WHAT YOU HAVE TO DO: Output the full listing below exactly, without the pictures.

RECORDED DATA:
● ● ●

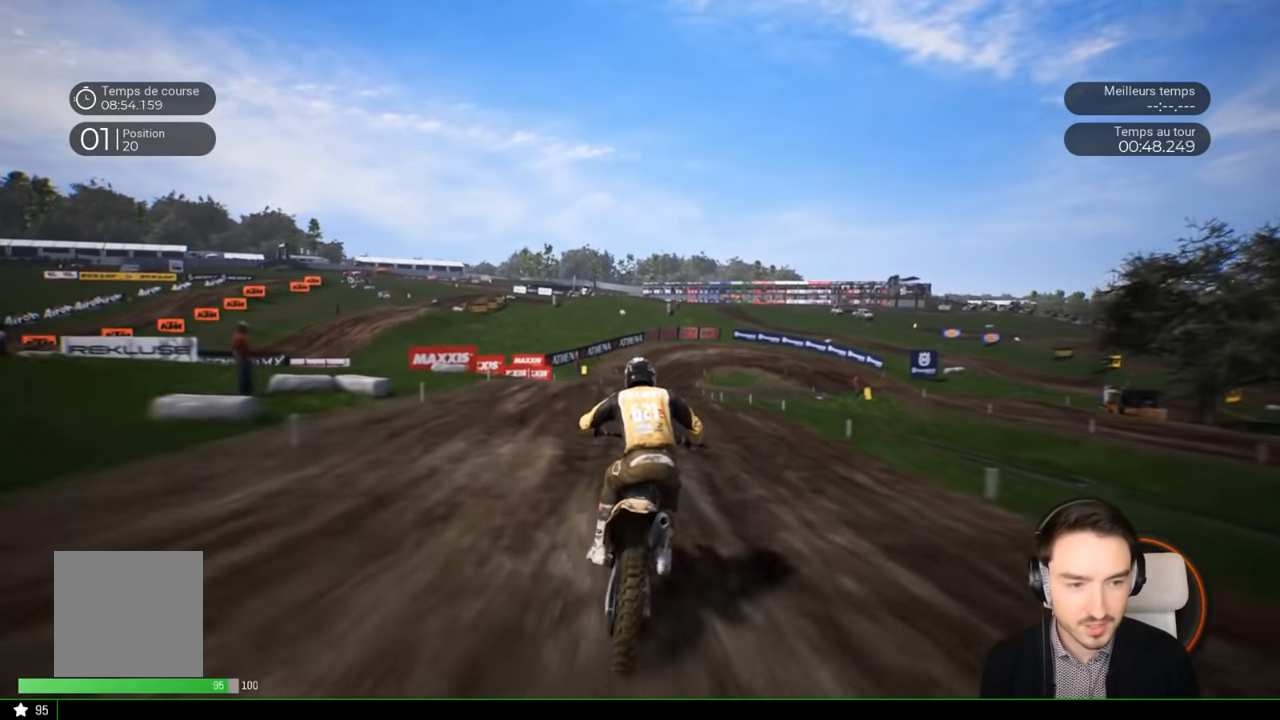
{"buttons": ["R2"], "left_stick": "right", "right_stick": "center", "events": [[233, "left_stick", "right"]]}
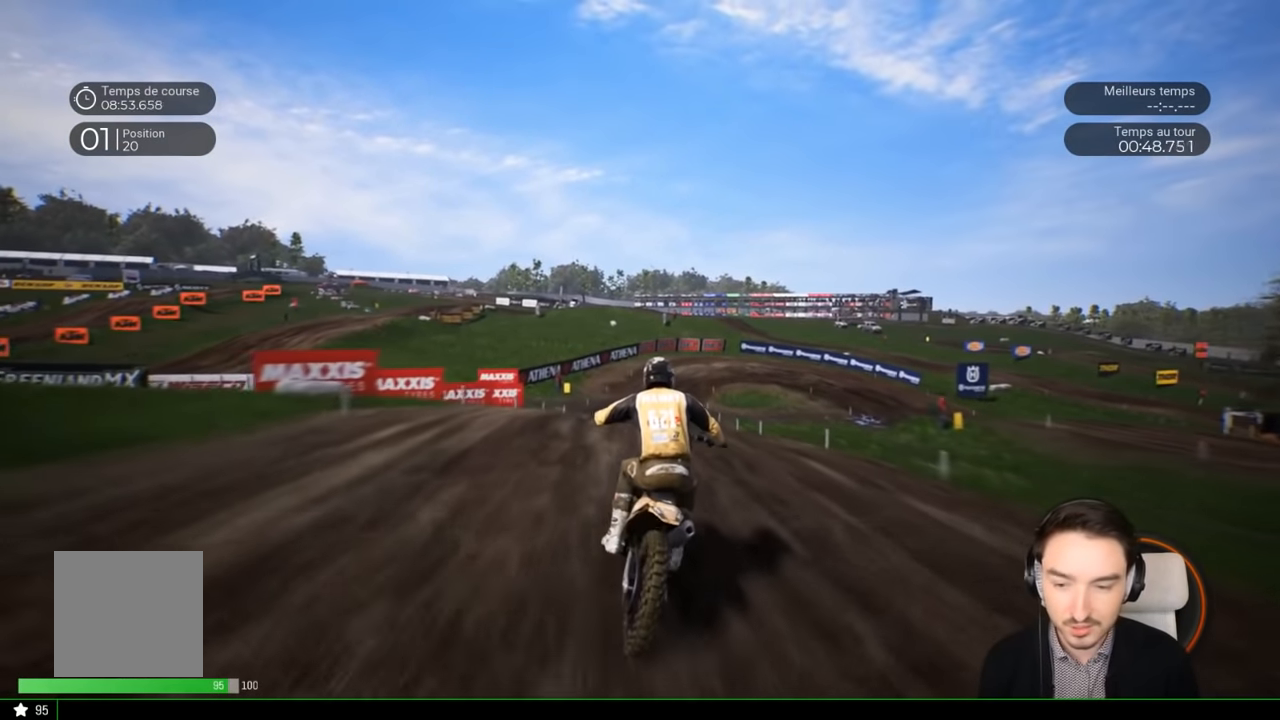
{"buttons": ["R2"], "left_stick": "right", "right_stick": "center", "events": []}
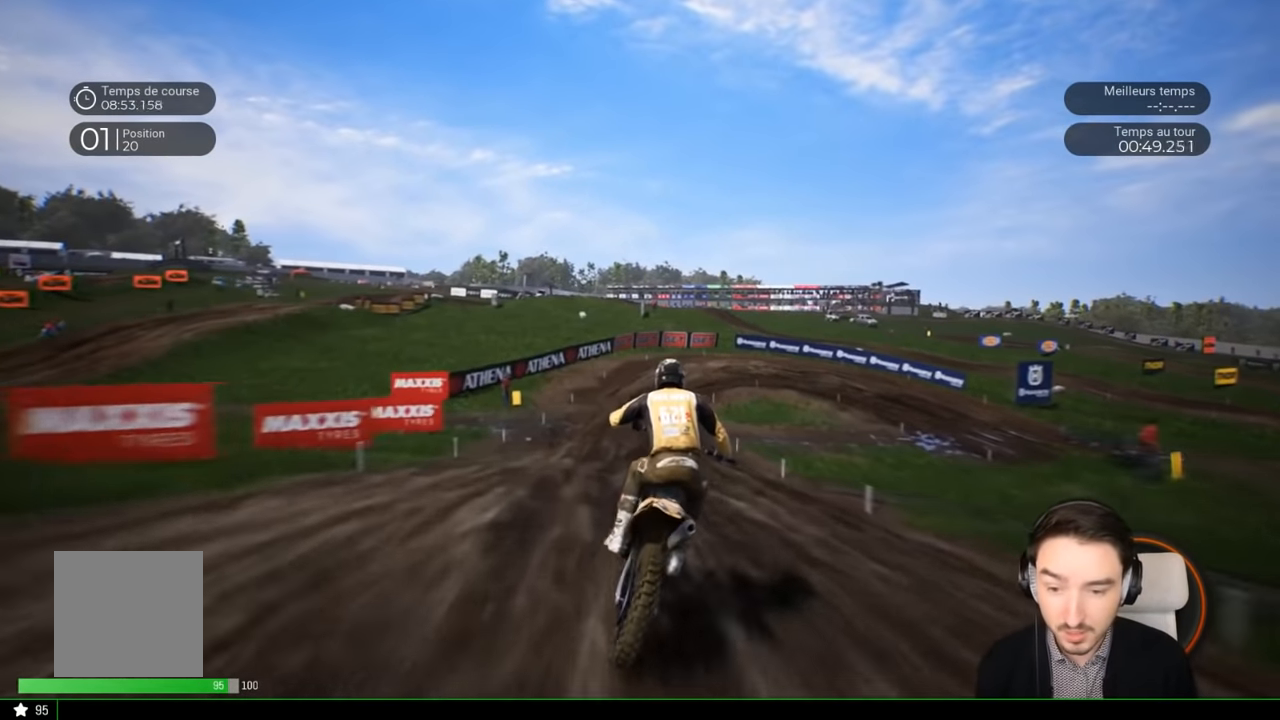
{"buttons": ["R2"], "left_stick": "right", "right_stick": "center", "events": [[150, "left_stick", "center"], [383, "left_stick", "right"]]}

● ● ●

RESPONSE:
{"buttons": ["R2"], "left_stick": "right", "right_stick": "center", "events": [[233, "left_stick", "right"]]}
{"buttons": ["R2"], "left_stick": "right", "right_stick": "center", "events": []}
{"buttons": ["R2"], "left_stick": "right", "right_stick": "center", "events": [[150, "left_stick", "center"], [383, "left_stick", "right"]]}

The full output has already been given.